Há cinco setores sobretributados: as pessoas jurídicas, os bens de capital, a contratação de mão-de-obra, as exportações e os produtos básicos da alimentação. Nossa alíquota máxima de 48% para as pessoas jurídicas só é superada no Japão e na Itália. A média na América Latina é de 31,52%, na América do Norte de 38,49% e na Ásia de 31,43%. Para empresas estrangeiras que remetem dividendos, a tributação total é de 56%, ou seja, o governo torna-se sócio majoritário e para ele as empresas têm de trabalhar quase sete meses por ano! A compra de bens de capital é considerada consumo final e não gera créditos fiscais, onerando o custo dos investimentos. Os encargos sociais acrescentam 102% ao salário-base, desencorajando a contratação e estimulando a informalização da mão-de-obra. A incidência média sobre exportação é de 11%, quando a praxe mundial é isentar exportações e só tributar importações. Alimentos básicos, que na praxe mundial são isentos ou têm taxação simbólica, estão no Brasil gravados pelo ICMS, que é uma espécie de punição à agricultura.


De vez em quando, os países podem praticar originalidades construtivas. Uma delas, no Brasil, foi a substituição da estabilidade no emprego, que criava um passivo trabalhista impeditivo da dinâmica capitalista de fusões e incorporações, pelo FGTS, que preservou a mobilidade da mão-de-obra. No Chile, uma ousada originalidade foi a privatização da Previdência Social, que se provou poderosa alavancagem do desenvolvimento. Para ambas essas inovações, previam-se resultados apocalípticos...


O Brasil tem condições ideais e raras para ser inovador em matéria fiscal, abandonando as categorias clássicas de impostos declaratórios, que são resíduos artesanais na idade eletrônica. Essas condições ideais são: a) o parco uso da moeda manual; b) a existência de um sistema bancário nacional e informatizado; c) a destruição irreparável da ética fiscal em virtude da complexidade do sistema, da corrupção dos fiscais e da ausência de contrapartida do governo.


A hesitação do governo em formular sua proposta de reforma abre para o Congresso a oportunidade de reativar o exame do projeto do deputado Luiz Roberto Ponte, que tem, aparentemente, o apoio do PMDB, num de seus raros ataques de lucidez. Eliminar-se-iam os impostos declaratórios e os vários feudos fiscais em favor de dois grupos de tributos não-declaratórios e insonegáveis; um imposto sobre transações financeiras, ampliado para substituir todas as contribuições sociais (inclusive suplementação de recursos para a saúde), e um imposto seletivo, coletado na fonte, segundo medidores eletrônicos de vazão, sobre energia elétrica, combustíveis, veículos, telecomunicações, cigarros e bebidas.

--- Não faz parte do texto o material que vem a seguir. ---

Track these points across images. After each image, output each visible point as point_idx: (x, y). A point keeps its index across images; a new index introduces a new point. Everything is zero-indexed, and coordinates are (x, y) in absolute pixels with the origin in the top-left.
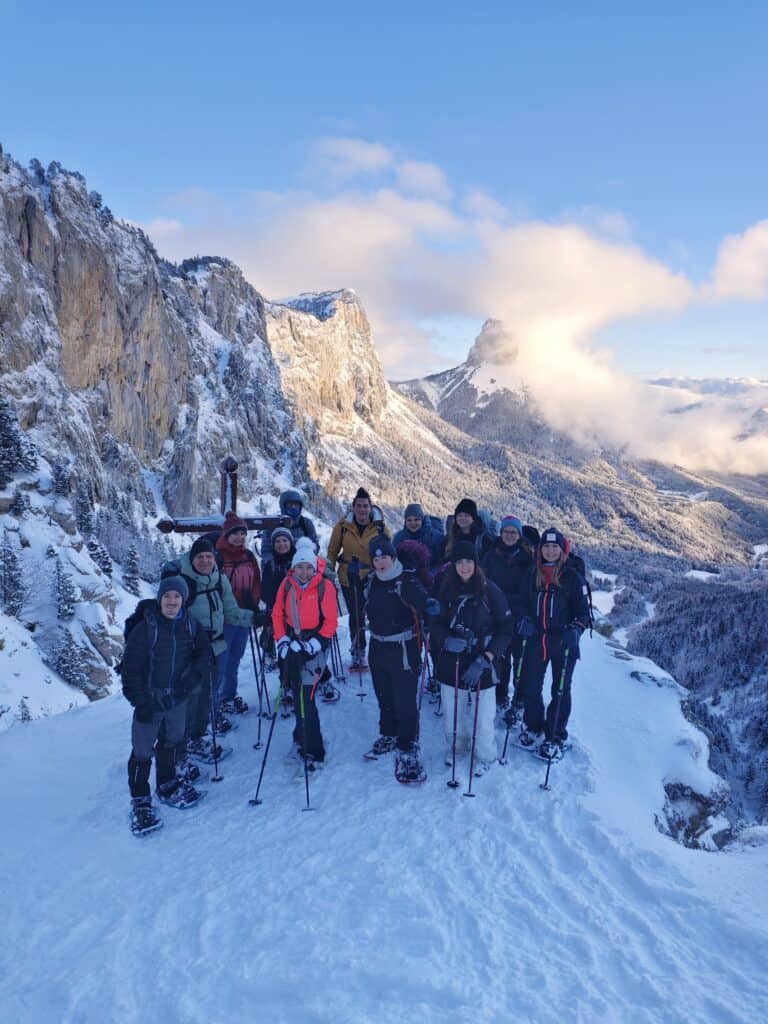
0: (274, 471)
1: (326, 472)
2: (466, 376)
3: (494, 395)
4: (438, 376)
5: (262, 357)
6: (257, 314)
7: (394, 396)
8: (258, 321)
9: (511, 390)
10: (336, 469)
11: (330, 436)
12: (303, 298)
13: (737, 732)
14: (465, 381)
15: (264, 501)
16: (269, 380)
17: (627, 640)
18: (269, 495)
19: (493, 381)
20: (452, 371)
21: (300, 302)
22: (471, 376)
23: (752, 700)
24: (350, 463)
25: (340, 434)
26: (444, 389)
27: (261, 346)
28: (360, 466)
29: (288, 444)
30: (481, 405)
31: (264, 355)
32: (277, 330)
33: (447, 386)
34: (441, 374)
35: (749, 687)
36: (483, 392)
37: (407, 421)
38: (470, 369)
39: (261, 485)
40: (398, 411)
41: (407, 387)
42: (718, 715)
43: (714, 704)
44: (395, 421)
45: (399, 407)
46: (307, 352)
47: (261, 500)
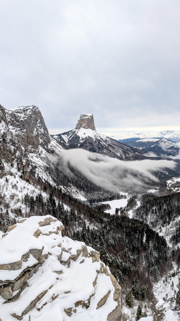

A fórmula do deputado Ponte contempla um período de transição, preservando-se, por um tempo prudencial, o presente esquema de alocação de recursos às entidades federadas. É certamente preferível a quaisquer remendos no atual manicômio fiscal.


Se a essa modernização fiscal, que economizaria energias empresariais hoje gastas na engenharia da evasão, associássemos a privatização da Previdência segundo o modelo chileno, o Brasil poderia aproximar-se dos níveis de poupança asiática e reproduzir o milagre da década de 60.